- **Reading passage**
#####

Data analytics has been an integral part of manufacturing management for most of its history. However, analytics has undergone both evolutionary and revolutionary changes over the decades with the advent of information technology and digital data gathering and analysis. In Part One of this series, I took a look at the evolution behind data analytics and applications in Manufacturing. Part Two provides insights into implementation of analytics in manufacturing.

Part Two: Implementing Data Analytics in Manufacturing

Acquiring Data

The first step for data analytics in manufacturing should be to implement solutions that connect manufacturing equipment, sensors and controllers to a converged network so data can be captured, moved and stored for analysis in an appropriate manner. While manual data entry is common and will probably continue to some extent, automation is critical to ensure that data is captured in real time, accurately and in the right format to enable analytics and decision making.

The amount of data available on the manufacturing plant floor has increased by many orders of magnitude over the past decade, however analysis and application of such data in decision making has not kept pace. It is this space of analytics that is now driving adoption of ‘Internet of Things’ (IoT) technologies such that IoT and analytics have now become intricately linked to each other.

Going beyond just analyzing data from IoT and expanding it to include the impact of this data on the people, skills, business processes and linking all of these disparate elements into a single business-focused system is referred to as the ‘Internet of Everything’ (IoE). Manufacturers are only now just starting to take this wider perspective to analytics and the application of analytics in manufacturing. As manufacturers begin to rely more on data for analysis into business processes, they must also consider some challenges that may arise during implementation.

#####

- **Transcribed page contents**
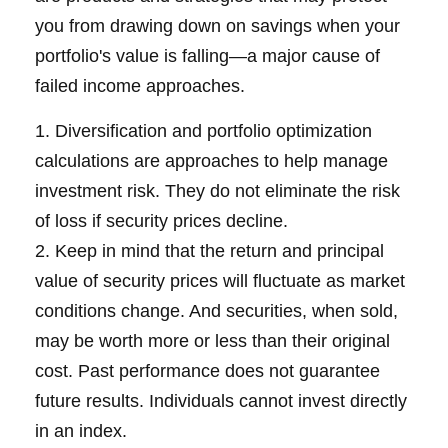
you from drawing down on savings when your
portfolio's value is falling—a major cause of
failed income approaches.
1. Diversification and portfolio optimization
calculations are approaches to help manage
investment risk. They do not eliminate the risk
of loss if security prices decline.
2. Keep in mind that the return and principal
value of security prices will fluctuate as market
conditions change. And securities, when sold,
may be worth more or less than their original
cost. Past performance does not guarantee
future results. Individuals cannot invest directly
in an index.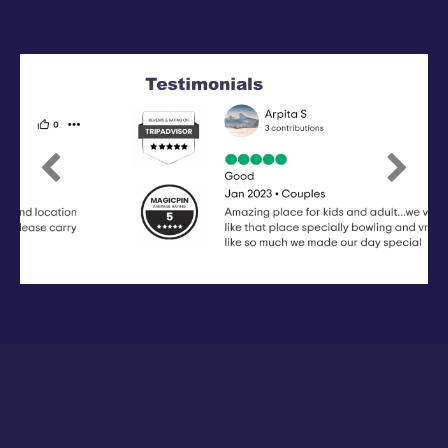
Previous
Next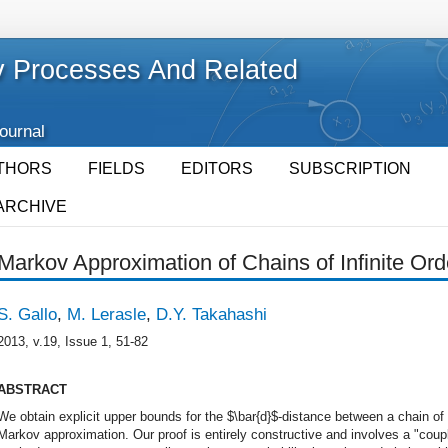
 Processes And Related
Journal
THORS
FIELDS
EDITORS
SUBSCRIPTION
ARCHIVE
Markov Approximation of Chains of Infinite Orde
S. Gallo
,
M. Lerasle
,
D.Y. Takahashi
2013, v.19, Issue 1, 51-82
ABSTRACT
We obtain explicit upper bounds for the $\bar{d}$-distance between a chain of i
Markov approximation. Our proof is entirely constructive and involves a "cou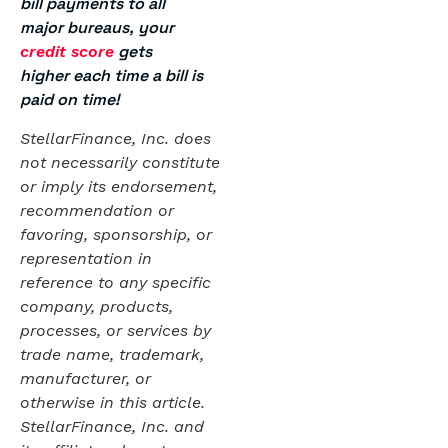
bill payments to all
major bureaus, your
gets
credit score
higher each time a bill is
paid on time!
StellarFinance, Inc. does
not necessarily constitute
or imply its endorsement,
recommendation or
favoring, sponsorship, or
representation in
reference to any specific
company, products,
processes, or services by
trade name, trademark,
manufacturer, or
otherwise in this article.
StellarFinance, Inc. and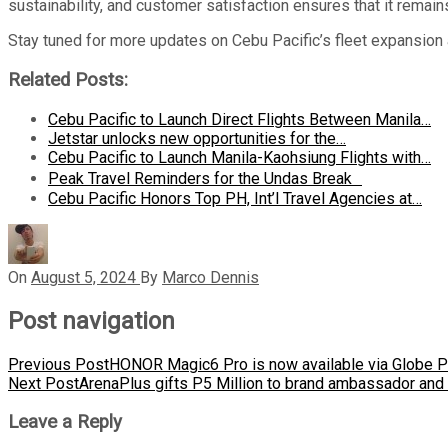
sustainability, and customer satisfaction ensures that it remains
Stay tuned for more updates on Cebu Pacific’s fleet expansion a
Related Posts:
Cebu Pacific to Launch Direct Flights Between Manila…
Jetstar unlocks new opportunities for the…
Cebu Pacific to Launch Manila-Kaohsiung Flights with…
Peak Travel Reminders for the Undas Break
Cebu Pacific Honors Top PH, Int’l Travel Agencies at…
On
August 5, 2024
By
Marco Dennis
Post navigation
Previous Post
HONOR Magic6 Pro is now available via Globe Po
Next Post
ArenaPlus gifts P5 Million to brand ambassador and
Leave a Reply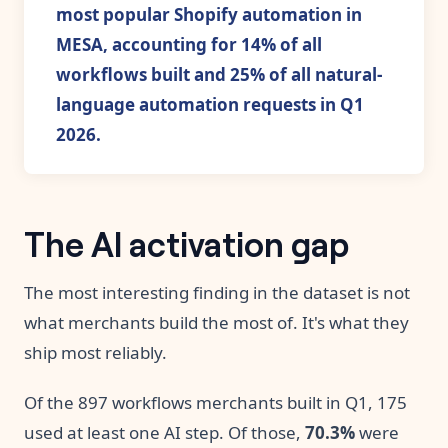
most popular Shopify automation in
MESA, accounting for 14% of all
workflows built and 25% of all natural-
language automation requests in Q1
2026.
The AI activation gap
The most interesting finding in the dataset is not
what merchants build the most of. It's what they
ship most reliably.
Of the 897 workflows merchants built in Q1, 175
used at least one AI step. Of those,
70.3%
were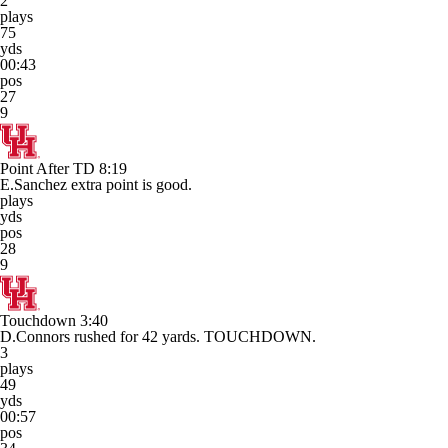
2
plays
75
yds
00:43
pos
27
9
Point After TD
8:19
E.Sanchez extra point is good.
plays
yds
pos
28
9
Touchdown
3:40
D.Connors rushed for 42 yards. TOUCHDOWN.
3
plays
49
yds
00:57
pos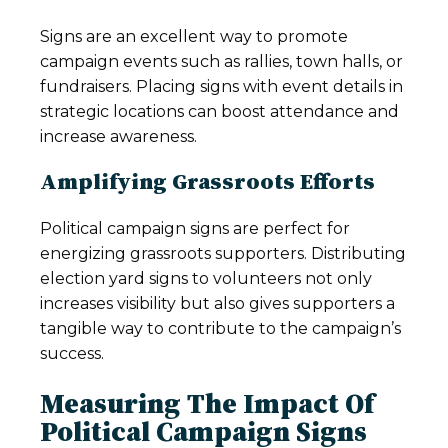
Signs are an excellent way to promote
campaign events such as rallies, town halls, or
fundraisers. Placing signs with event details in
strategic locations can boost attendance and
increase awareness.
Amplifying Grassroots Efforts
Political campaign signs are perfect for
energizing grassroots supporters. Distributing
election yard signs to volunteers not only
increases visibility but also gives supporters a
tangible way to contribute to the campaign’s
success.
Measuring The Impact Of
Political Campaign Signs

#####

Summarize the passage on implementing data analytics in manufacturing in two sentences.

Implementing analytics in manufacturing should begin by connecting equipment, sensors and controllers to a converged network, with automation critical for capturing data in real time, accurately and in the right format. Although plant-floor data has grown by many orders of magnitude, its analysis has not kept pace, and this area of analytics is now driving adoption of the Internet of Things; extending that analysis to people, skills and business processes within a single business-focused system is called the Internet of Everything.